Two Northern Ireland Arts projects have secured funding through British Council’s new Digital Collaboration Fund - which aims to support virtual international partnerships during Covid-19.
Music collective Bounce Culture, working with Arts venue Black Box Belfast, and Outburst Arts, Northern Ireland’s annual Queer Arts Festival, have been awarded grants of up to £50,000 through this new pilot fund.
They were named today (Thursday, January 14) alongside 25 other successful projects from across the UK, having been invited to apply in partnership for small grants of between £10,000 to £20,000 or larger grants of £40,000 to £50,000 with partners in selected Official Development Assistance (ODA) recipient countries.
The fund aims to keep international organisations connected during Covid-19 – and is in response to global travel restrictions and the need for more sustainable approaches to future ways of working.
Bounce Culture received a research grant of £20,000 to work alongside Black Box Belfast to develop a digital project with Curator & Researcher Jepkorir Rose Kiptum, based in Nairobi, Kenya. Entitled SoLab, the project will involve designing and building a digital platform to create and host online spaces for artists living in Africa and from the African Diaspora (AAD) to imagine, discuss, develop, and audition ideas through projects.
The Belfast-based organisations have partnered together for several years, particularly on NEO NEO, a project which commissions new live work from experimental and visual artists in Northern Ireland.
Kwa Daniels, Founder of Bounce Culture, said: “With the success of NEO NEO, we wanted to expand our work internationally, and in March 2020, got the chance through a research opportunity to Ghana and Kenya with the British Council .This was a chance to find out more about their arts and culture scene and connect with other Arts organisations. Unfortunately, due to Covid-19 this was cancelled, but we still wanted to find a way to build these connections virtually, so applied for this collaboration grant.”
Kwa hopes this new digital platform will help champion African culture and talent and shine a light on black culture here in Northern Ireland.
He said: “With lockdown happening worldwide and events such as the death of George Floyd and the Black Lives Movement, you had nowhere else to look – and it showed there was a lack of value for black lives. We therefore wanted to do something that championed black culture and talent, while connecting the African diaspora - helping Northern Ireland look outwards and see that we can connect on an international level.”
Meanwhile Outburst, who received the largest possible grant of £50000 for research and development, will work alongside LGBTQ+ Arts organisations in Brazil (RISCO Festival) and Argentina (CasaBrandon, a LGBTQ+ Arts venue) on a digital project around ‘Translating Queerness’. This will build on their previous work with the British Council, exploring what ‘LGBTQI+’ and ‘queer’ means to artists and audiences around the world. Over the last five years, this has involved residencies, tours, artist exchanges, collaborations and programme networking across the continents of the Americas – and, more recently, in the Middle East and North Africa. This new project will be part art, part toolkit and part excavation project.
Speaking about the partnership, Artistic Director of Outburst, Ruth McCarthy said: “This project with our partners in Brazil and Argentina has been two years in the making. Having already done a lot of work in the Americas we had reached a critical point where the next step was more collaborative work – and digging a little deeper. With this funding, we now can be more ambitious about what we want to do and really champion the international development of queer art.”

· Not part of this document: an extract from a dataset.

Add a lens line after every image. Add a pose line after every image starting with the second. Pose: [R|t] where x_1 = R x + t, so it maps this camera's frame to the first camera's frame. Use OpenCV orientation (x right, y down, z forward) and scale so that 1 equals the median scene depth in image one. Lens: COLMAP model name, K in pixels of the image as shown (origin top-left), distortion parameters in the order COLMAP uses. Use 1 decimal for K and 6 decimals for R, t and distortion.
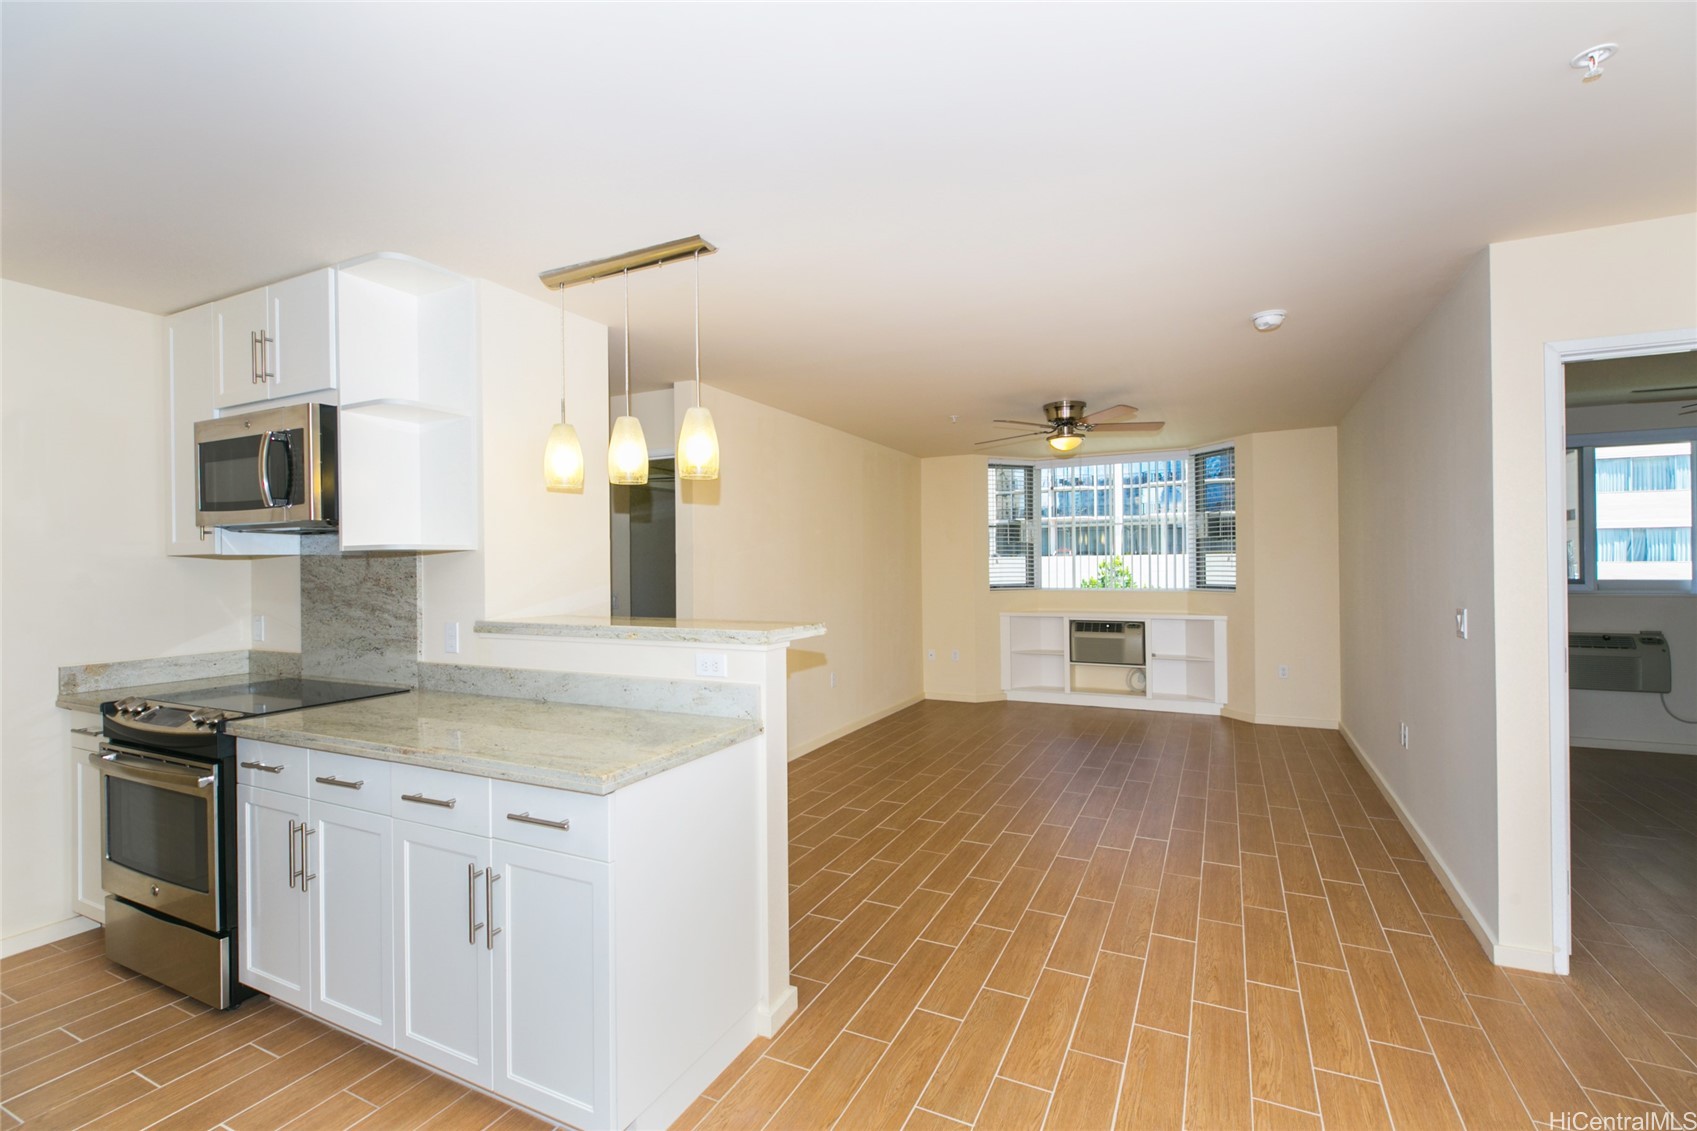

Throughout the project, Ruth hopes to work with local Northern Ireland artists as well as those in the Americas.
She said: “Digital projects and being connected to each other is actually vital right now - Covid-19 has disproportionately impacted queer artists across the world, with people feeling more isolated than ever, with the livelihoods of many queer artists working in the gig economy decimated. Through this project we want to be able to ensure organisations and support networks are there when this is over, and work with artists across Northern Ireland to eventually bring these conversations to our festivals.”

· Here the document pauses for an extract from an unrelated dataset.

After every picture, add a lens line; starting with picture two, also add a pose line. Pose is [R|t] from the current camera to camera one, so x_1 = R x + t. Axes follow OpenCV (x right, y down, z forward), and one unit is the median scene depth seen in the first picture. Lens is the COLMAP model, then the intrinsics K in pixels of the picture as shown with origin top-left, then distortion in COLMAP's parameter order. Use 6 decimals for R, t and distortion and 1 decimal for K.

The Digital Collaboration Fund continues the British Council’s work, building connection, understanding and trust between people in the UK and overseas through arts, education and English language teaching. The pilot has been made possible using existing ODA funding awarded by the UK Government Department for Digital, Culture Media and Sport. This funding was previously unable to be allocated to programmes planned for earlier in 2020 due to restrictions arising from Covid-19. By adapting this funding to allow virtual international collaboration to continue, the fund will support the global arts sector at a time of significant challenge.
Commenting on the awards, Jonathan Stewart, Director, British Council Northern Ireland said: “International connections are the cornerstone of our work at the British Council, and we are delighted to see Northern Ireland recipients in this new Digital Collaboration Fund. These exciting new projects will help develop and sustain vital international links for Northern Ireland and they show the creativity and resilience of the arts sector here. Given the impact of Covid-19 on the global arts sector and an increasing urgency to develop sustainable ways of collaborating, developing innovative new ideas to enable artists and organisations to continue to connect internationally is now more important than ever.”